Akibatnya musik diatonis itu pun dipaksakan dalam nada – nada pelog pentatonis.
Dalam timbre yang tak mungkin berkualitas
sebuah drum – band modern, maka cara seperti itu menjadi berkesan dangkal. Pada
suatu kesempatan menonton pertunjukan Reyog Kendhang di Desa Gendhingan,
Kecamatan Kedhungwaru, Tulungagung, maka terasa benarlah bahwa proses
penampilan Reyog Kendhang yang pada umumnya dipopulerkan oleh para remaja itu
cenderung menuju pendangkalan.
Penampilan oleh para penari golongan tua
di desa tersebut terasa benar bobotnya. Geraknya yang serba tidak tergesa –
gesa lebih memperjelas pola tari yang sesungguhnya cukup refined. Kekayaan pola
lantainya terasa benar menyatu dengan lingkungan.
Memperbandingkan Reyog Kendhang di
Gendhingan ini dengan Reyog Kendhang para remaja pada umumnya menjadi semakin
jelas adanya keinginan untuk tampilnya garapan – garapan baru, tetapi tidak
dimulai dengan pendasaran yang kokoh. Ya, kadang – kadang orang terlalu cepat
mengidentikkan arti “ dinamika ” dengan gerak yang serba keras dan cepat.
Seperti halnya dengan rekannya Reyog
Dhadhakmerak di Ponorogo, maka sebagai tontonan rakyat, Reyog Tulungagung (
Reyog Kendhang ) pun tidak akan kehilangan peranannya sebagai penghibur atau
pemeriah suasana di mana saja warga desa mempunyai hajat. Perkawinan, khitanan,
kelahiran, tingkeban, bersih desa, musim panen, dan lain sebagainya.
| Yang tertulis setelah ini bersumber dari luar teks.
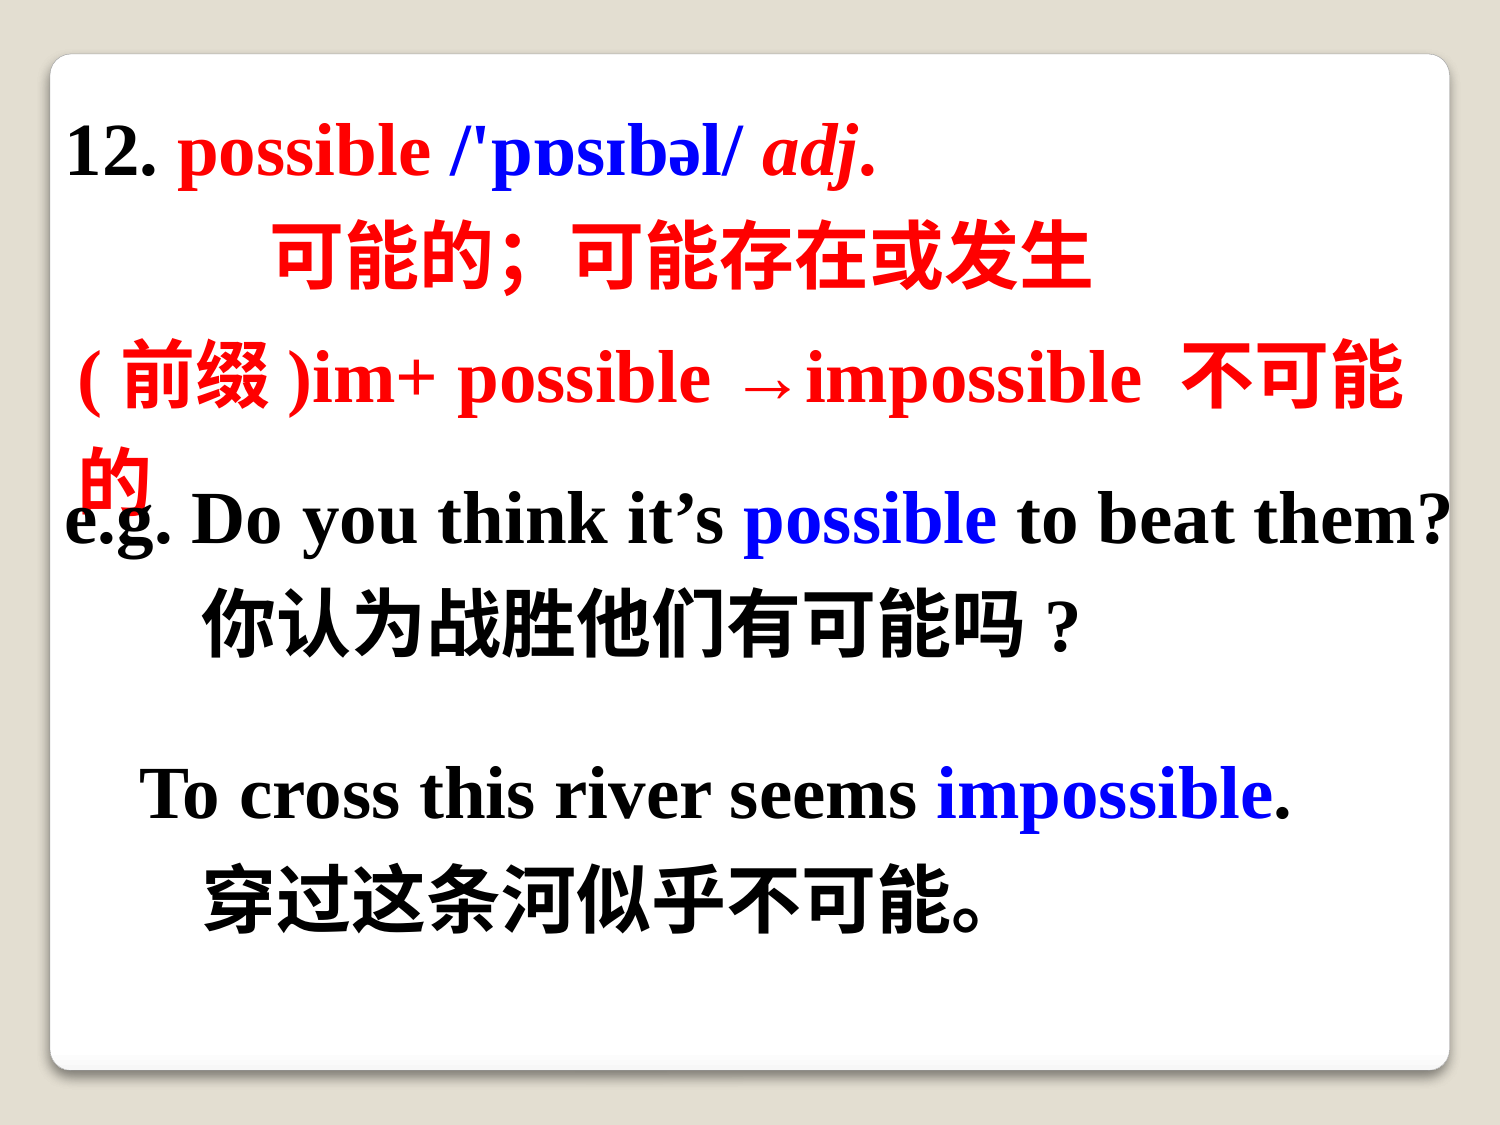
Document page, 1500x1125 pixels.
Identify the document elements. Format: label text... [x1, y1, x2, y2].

Mungkin
sekarang tidak selaris dulu, sebelum musik pop berirama dangdut merajai pasaran
dimana – mana Namun, pada hajat – hajat yang masih ada hubungannya dengan
kepercayaan yang bersifat sakral atau yang masih mempunyai sifat – sifat
tradisional, kesenian reyog masih diperlukan.
Dalam perarakan pengantin misalnya, maka
fungsi Reyog Kendhang tidak saja sebagai pengiring yang memeriahkan suasana atau
sekedar manghibur semata – mata, melainkan bahkan pun sebagai penjaga
keselamatan mempelai laki – laki yang diarak. Mungkin ini sisa – sisa
kepercayaan legendarik, bahwa reyog dulunya merupakan sepasukan prajurit
Kedhirilaya yang bertugas menjaga keselamatan sang pengantin “ Ratu Kilisuci ”.
Kepercayaan itu menjadi naluri yang masih terus dipelihara, walaupun tinggal
sepercik upacara simbolik belaka, atau hanya tiru – tiru. Tetapi yang jelas,
apakah itu upacara atau pun tiru – tiru, tiap – tiap hajat selalu mengharapkan
keselamatan, dalam hal ini terutama keselamatan perkawinan kedua mempelai
tentunya. Jadi Reyog berfungsi sebagai penolak bala, begitulah kira – kira.